Use Insiders' Stock Trades as Guide

You Can See Whether They Are Buying or Selling

Insider trading often invokes an image of illegal activity. You know, when someone with knowledge the rest of the stock market doesn't have makes a killing.

Say you found out before anyone else in the market that a company just signed a big contract that would shoot its stock price up.

You could buy a big block of stock before any public announcement and make a bundle when the market learns the good news.

Or someone tips you off that a company is about to be hit with a big scandal. You could short the stock and make a large profit when the stock falls in price.

Regulators watch trading activity before and after big moves in a stock's price to spot any unusual activity.

Insider trading in this context is illegal - you can't profit from information that is not available to the whole market.
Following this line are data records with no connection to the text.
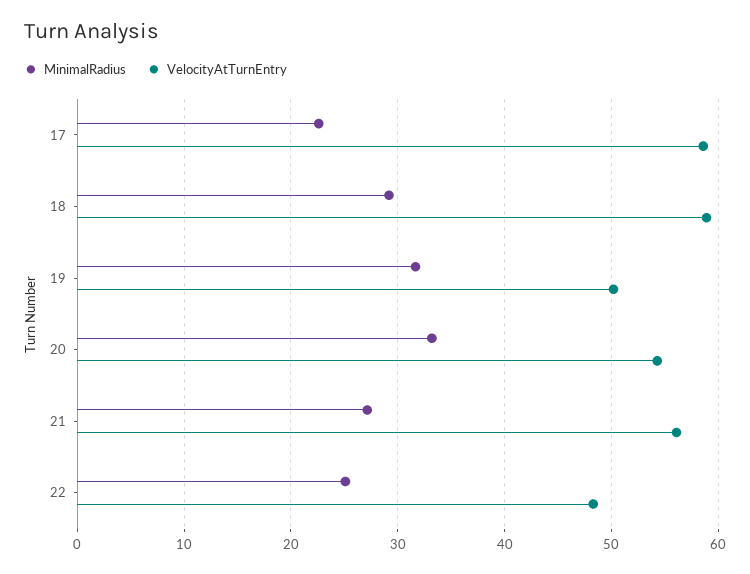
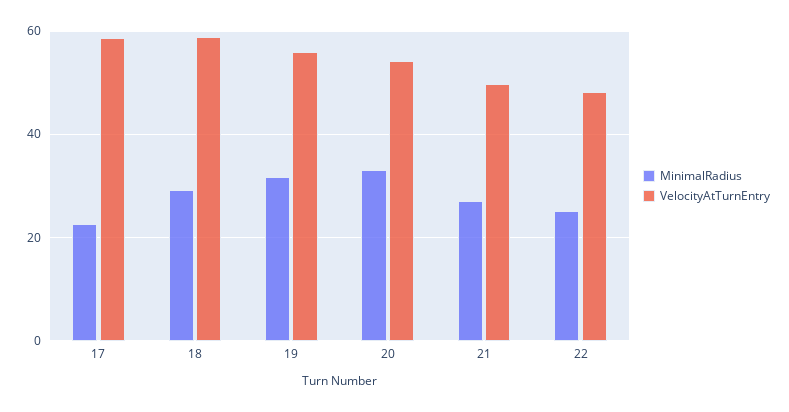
  {
    "MinimalRadius": {
      "17": 23,
      "18": 29,
      "19": 32,
      "20": 33,
      "21": 27,
      "22": 25
    },
    "VelocityAtTurnEntry": {
      "17": 59,
      "18": 59,
-     "19": 50,
+     "19": 56,
      "20": 54,
-     "21": 56,
+     "21": 50,
      "22": 48
    }
  }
However, there is another type of insider trading that is legal and you can watch for clues about where stock prices are headed.
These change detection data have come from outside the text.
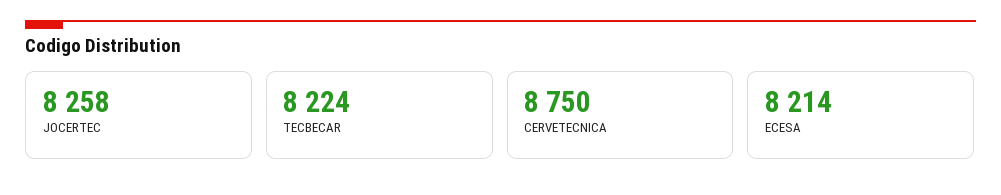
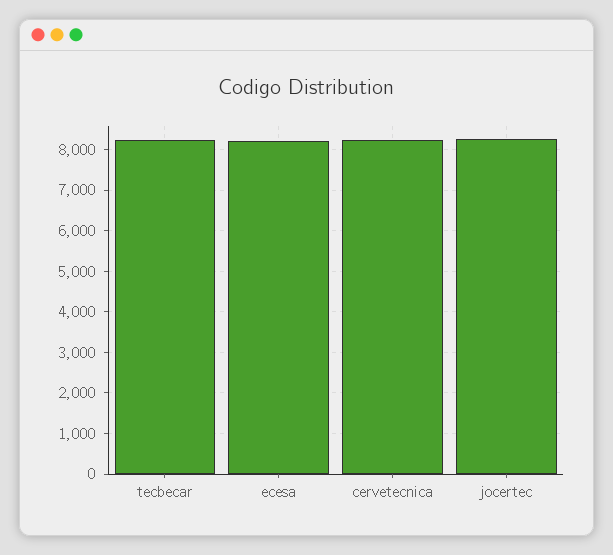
  {
    "JOCERTEC": 8258,
    "TECBECAR": 8224,
-   "CERVETECNICA": 8750,
+   "CERVETECNICA": 8200,
    "ECESA": 8214
  }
Officers and executives of publically-traded companies are called insiders, meaning they often have information before it is shared with the stock market.

The executives have some restrictions on the timing of purchases and sales of company stock, but for the most part they are free to trade.

However, unlike other investors, they must report their trades to regulators.

This prevents them from trading on insider information to the detriment of other stockholders.

They are also prevented from tipping off friends or others about impending news.

What can you learn from watching legal insiders trade?

According to a study reported on The New York Times, insiders give fairly reliable clues about price direction - not perfect, but right more often than wrong.

Where do you find insider-trading information?

One of the best sources for insider trading information is Yahoo Finance.

Enter the stock symbol for a company and you are taken to a financial profile page.

In the left-hand column are a number of links to financial information and various ratios.

Under the "Ownership" heading you'll find several features on insider transactions.

There you can see whether officers are buying or selling shares, including exercising options.

Following the actions of one officer may not be helpful as personal financial decisions may drive their actions (kid starting college, for example).

However, if you look at what all the officers are doing as a group - are more buying or selling - you can get a glimpse of where they think the stock is headed.

The study noted that insiders have missed some big events, but overall they out perform the market with regular consistency.

Watch the insider trading action for awhile and use that information along with other research to suggest a trading strategy.